Count every line in the entries that follow where the word "shadow" appears, then state only the total.

Collection entries:

------

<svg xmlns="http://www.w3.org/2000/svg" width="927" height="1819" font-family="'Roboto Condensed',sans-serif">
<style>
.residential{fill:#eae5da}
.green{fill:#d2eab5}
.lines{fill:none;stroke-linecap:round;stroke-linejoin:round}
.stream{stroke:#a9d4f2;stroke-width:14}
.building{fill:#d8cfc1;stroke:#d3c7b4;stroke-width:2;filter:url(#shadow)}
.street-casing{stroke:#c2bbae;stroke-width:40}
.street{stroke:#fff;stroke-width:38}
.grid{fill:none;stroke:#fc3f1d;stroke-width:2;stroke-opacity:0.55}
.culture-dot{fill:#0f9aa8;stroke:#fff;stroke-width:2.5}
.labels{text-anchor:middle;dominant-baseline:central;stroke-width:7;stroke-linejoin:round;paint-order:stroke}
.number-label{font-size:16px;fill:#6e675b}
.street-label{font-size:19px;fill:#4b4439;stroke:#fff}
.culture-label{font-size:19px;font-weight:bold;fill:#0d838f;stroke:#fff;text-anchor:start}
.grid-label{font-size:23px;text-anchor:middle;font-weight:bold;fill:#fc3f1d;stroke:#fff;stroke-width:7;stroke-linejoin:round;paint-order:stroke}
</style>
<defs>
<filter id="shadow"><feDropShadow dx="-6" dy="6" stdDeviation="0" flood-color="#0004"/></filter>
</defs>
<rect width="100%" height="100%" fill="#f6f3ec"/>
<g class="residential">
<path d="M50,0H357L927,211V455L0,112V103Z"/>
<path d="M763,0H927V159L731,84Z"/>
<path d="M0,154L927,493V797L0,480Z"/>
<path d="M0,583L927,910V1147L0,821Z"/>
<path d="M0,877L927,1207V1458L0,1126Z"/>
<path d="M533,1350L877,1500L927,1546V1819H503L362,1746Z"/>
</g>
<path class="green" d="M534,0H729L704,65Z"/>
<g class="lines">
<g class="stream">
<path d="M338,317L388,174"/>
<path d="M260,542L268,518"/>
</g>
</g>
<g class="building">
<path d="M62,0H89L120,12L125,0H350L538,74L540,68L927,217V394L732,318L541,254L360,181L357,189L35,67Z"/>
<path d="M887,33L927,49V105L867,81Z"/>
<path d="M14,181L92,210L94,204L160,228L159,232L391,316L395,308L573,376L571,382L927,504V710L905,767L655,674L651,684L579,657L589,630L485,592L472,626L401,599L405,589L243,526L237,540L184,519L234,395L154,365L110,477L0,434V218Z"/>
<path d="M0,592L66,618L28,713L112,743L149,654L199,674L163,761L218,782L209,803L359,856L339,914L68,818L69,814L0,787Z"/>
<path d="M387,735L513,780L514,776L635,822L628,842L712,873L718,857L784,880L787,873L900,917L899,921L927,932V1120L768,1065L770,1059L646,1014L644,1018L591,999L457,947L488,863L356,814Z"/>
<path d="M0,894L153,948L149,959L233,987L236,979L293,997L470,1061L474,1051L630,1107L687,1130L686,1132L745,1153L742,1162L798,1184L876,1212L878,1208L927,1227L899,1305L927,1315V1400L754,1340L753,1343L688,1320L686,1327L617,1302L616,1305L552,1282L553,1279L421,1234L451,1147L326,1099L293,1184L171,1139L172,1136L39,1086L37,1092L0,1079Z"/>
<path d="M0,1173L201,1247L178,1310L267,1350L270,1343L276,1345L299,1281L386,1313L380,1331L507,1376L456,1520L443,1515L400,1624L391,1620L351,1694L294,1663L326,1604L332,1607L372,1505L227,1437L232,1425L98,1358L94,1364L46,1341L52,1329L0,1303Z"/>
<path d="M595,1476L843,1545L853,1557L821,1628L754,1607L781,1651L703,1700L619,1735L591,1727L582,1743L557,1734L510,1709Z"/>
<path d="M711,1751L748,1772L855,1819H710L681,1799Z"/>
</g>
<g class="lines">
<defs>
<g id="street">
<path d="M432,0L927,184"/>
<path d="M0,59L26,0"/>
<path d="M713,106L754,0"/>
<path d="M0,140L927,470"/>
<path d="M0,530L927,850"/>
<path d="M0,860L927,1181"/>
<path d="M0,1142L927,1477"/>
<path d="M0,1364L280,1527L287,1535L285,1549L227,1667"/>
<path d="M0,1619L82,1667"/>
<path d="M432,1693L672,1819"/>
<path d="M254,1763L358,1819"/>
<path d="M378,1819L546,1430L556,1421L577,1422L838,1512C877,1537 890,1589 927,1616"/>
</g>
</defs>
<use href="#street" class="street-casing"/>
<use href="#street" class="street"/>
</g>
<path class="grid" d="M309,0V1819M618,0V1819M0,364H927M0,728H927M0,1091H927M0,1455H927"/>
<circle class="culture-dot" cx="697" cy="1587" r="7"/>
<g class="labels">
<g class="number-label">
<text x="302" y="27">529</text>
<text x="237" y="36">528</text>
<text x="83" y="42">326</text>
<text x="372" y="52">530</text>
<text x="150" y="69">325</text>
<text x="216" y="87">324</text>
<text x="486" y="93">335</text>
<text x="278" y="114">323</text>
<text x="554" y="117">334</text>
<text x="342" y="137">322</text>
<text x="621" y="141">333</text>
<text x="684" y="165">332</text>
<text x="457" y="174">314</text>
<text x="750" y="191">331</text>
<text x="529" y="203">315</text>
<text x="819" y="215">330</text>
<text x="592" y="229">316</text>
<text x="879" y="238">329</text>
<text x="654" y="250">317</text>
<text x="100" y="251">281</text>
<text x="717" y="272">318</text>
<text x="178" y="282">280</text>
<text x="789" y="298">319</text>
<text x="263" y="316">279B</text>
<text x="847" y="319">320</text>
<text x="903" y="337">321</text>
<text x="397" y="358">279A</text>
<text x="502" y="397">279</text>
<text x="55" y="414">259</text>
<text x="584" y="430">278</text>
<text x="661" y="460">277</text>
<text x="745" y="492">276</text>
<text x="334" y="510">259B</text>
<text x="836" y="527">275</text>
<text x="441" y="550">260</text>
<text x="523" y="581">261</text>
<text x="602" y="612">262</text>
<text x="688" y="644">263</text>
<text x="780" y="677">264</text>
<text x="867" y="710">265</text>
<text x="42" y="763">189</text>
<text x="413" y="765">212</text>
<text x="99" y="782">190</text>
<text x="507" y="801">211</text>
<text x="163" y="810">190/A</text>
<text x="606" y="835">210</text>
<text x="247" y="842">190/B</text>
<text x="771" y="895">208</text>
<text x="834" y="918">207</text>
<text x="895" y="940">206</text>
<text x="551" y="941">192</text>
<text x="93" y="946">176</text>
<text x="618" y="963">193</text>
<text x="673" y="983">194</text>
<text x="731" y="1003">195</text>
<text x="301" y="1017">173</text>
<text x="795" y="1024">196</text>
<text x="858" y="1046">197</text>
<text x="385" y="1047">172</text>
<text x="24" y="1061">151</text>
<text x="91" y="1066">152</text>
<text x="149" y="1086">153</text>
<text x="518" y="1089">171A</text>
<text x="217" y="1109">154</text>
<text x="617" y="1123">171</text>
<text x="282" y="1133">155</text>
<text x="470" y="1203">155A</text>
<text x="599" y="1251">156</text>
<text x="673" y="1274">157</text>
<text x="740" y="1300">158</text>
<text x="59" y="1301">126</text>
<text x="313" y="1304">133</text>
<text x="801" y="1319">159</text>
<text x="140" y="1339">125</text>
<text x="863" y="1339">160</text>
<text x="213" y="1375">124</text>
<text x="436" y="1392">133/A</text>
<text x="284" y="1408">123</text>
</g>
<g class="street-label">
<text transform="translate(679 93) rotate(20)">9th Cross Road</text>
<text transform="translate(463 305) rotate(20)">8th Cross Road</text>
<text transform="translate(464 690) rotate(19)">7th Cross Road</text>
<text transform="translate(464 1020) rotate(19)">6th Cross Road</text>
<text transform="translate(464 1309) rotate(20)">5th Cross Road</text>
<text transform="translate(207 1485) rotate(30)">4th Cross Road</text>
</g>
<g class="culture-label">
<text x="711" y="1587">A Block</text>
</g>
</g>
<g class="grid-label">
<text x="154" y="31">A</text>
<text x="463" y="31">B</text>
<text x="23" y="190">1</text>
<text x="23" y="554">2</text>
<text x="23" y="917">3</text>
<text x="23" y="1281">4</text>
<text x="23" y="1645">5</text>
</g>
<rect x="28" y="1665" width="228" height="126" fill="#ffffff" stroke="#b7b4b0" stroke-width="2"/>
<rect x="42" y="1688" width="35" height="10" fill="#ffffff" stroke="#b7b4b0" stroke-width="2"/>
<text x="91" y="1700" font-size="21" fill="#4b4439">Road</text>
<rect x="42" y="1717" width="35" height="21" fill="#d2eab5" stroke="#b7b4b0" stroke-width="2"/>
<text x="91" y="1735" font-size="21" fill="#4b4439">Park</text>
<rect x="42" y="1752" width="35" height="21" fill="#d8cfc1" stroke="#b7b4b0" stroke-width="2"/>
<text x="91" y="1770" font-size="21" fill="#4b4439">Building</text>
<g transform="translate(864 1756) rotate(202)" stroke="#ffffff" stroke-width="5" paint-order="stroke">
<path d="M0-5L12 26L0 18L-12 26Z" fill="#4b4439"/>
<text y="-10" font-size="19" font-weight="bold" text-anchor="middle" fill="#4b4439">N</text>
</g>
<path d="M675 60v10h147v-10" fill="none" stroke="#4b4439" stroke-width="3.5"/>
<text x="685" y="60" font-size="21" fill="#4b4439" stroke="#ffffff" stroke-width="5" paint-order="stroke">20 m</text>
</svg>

------

▶ _ANSWER SPACE_:
2